:: Prompt ::
Retype the whole listing exactly. Leave out pictures.

:: Task inputs ::
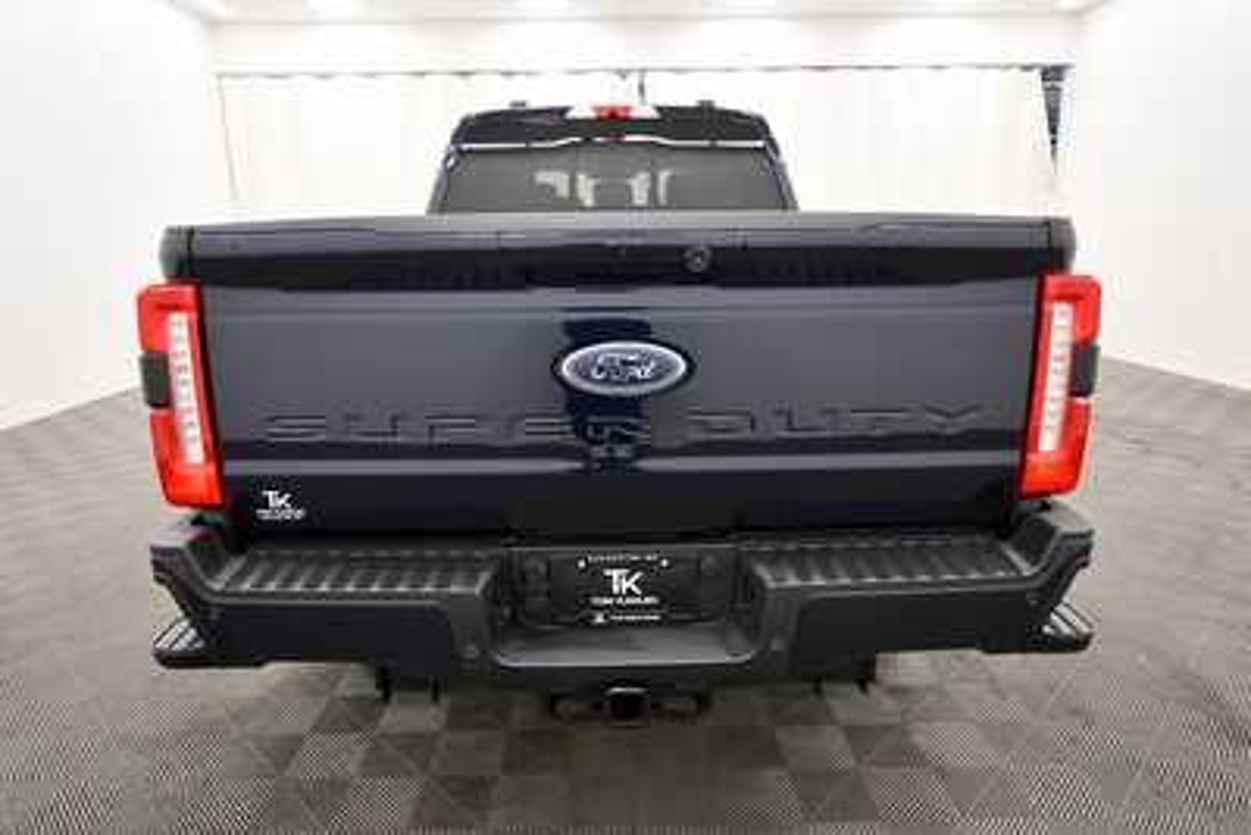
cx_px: 626
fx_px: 730
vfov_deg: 59.5
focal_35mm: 21
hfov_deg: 81.2
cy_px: 418
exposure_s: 1/125
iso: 1600
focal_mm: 14
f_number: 5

:: Answer ::
cx_px: 626
fx_px: 730
vfov_deg: 59.5
focal_35mm: 21
hfov_deg: 81.2
cy_px: 418
exposure_s: 1/125
iso: 1600
focal_mm: 14
f_number: 5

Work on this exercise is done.